De telles craintes ne sont nullement injustifiées. Depuis un certain temps déjà Renault produit des véhicules sur d’autres sites « attrayants » tels la Russie, le Maroc, le Brésil et l’Inde. En février, le président de Renault, Carlos Ghosn, a signé un contrat de coopération avec AvtoVAZ, un producteur automobile russe.

La direction de Renault a d’ores et déjà averti qu’elle pourrait facilement transférer la production de Roumanie ailleurs. Dans une interview accordée au Figaro, le directeur général de Dacia, François Fourmont, a déclaré que les revendications salariales des syndicats « pourraient mettre en péril l’avenir de l’usine ».

Les entreprises internationales prennent acte avec préoccupation du nombre croissant de conflits sociaux en Europe de l’Est. Cette année déjà, les ouvriers de l’énergie et des transports, les enseignants et autres personnels de l’éduction ont débrayé en Roumanie. Ils sont tous touchés par des salaires extrêmement bas et des prix en hausse. Dans le même temps, les derniers vestiges du système social sont en train d’être démantelés systématiquement.

L’on peut observer le même processus dans d’autres Etats membres de l’Union européenne. Au cours de ces derniers mois, des protestations et des grèves ont été organisées par les médecins et les infirmières en Pologne, les instituteurs en Bulgarie et les cheminots en Hongrie contre des conditions sociales déplorables pour la population.

Au cours de ces luttes, les limites de la perspective syndicale, qui est incapable de représenter les intérêts des travailleurs, est apparue très clairement. Les syndicats ont invariablement étouffé les grèves en échange de gains minimaux pour les travailleurs concernés. A Pitesti aussi, les syndicats dépendent totalement de la volonté de négociation de la direction de Dacia.
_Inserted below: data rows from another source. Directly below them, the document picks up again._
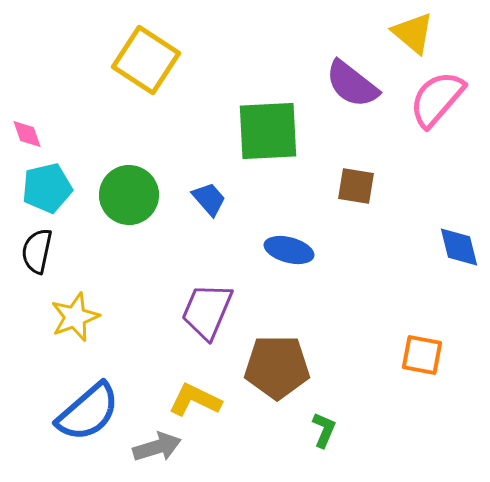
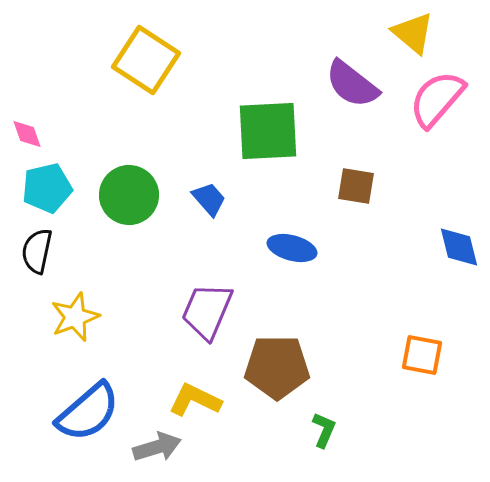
blue ellipse: moved 3 px right, 2 px up
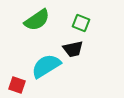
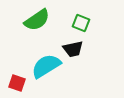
red square: moved 2 px up
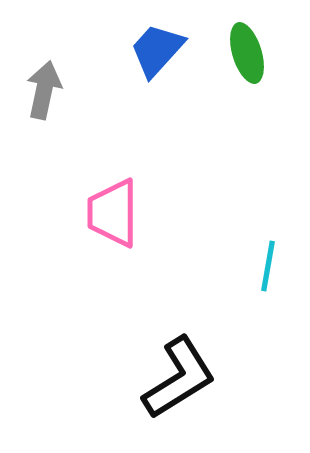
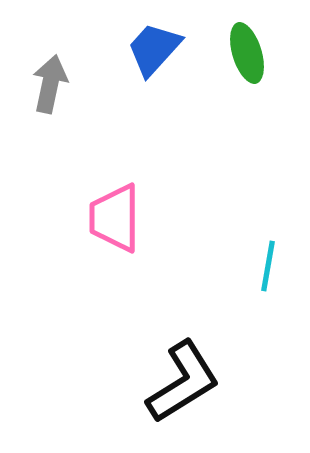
blue trapezoid: moved 3 px left, 1 px up
gray arrow: moved 6 px right, 6 px up
pink trapezoid: moved 2 px right, 5 px down
black L-shape: moved 4 px right, 4 px down
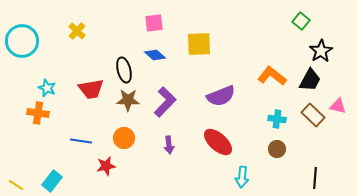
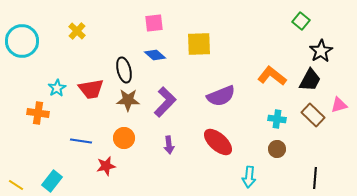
cyan star: moved 10 px right; rotated 18 degrees clockwise
pink triangle: moved 1 px right, 1 px up; rotated 30 degrees counterclockwise
cyan arrow: moved 7 px right
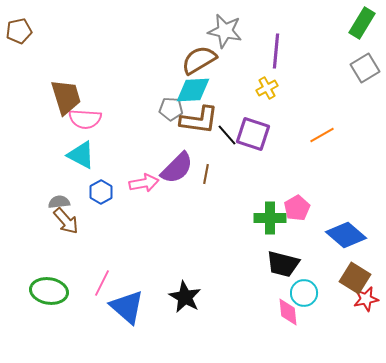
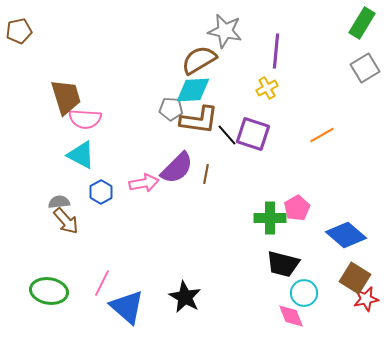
pink diamond: moved 3 px right, 4 px down; rotated 16 degrees counterclockwise
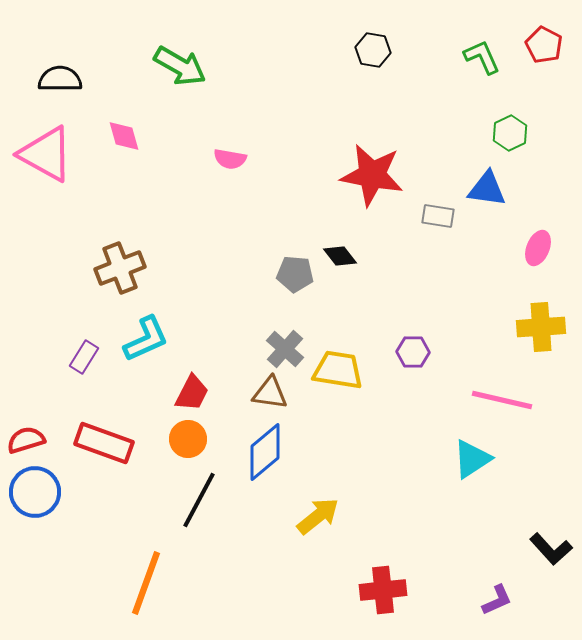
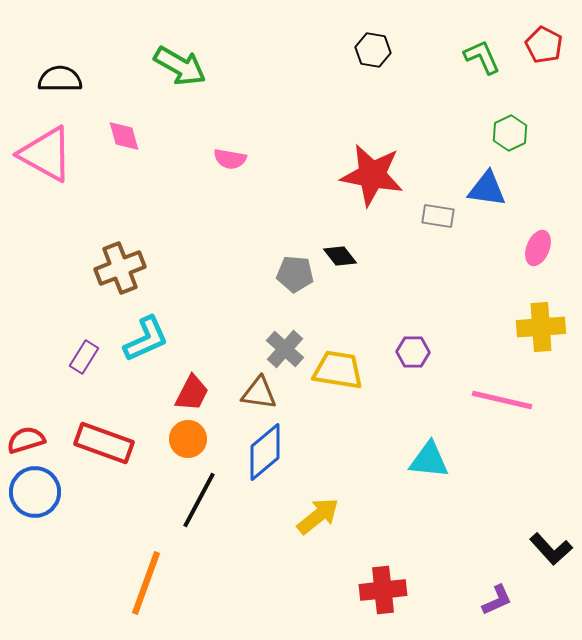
brown triangle: moved 11 px left
cyan triangle: moved 43 px left, 1 px down; rotated 39 degrees clockwise
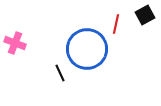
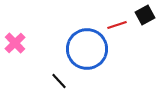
red line: moved 1 px right, 1 px down; rotated 60 degrees clockwise
pink cross: rotated 25 degrees clockwise
black line: moved 1 px left, 8 px down; rotated 18 degrees counterclockwise
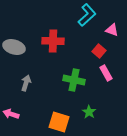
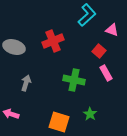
red cross: rotated 25 degrees counterclockwise
green star: moved 1 px right, 2 px down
Jusqu’à présent, le gouvernement roumain est resté dans l’ombre sans s’immiscer ouvertement dans le conflit à Pitesti. Mais, si la grève devait durer, la situation changera radicalement. La grève organisée par les mineurs roumains à la fin des années 1990 devrait servir d’avertissement. A l’époque, l’Etat avait recouru à des mesures de contrainte extrêmement dures pour briser les manifestations des mineurs contre les fermetures des mines et les bas salaires.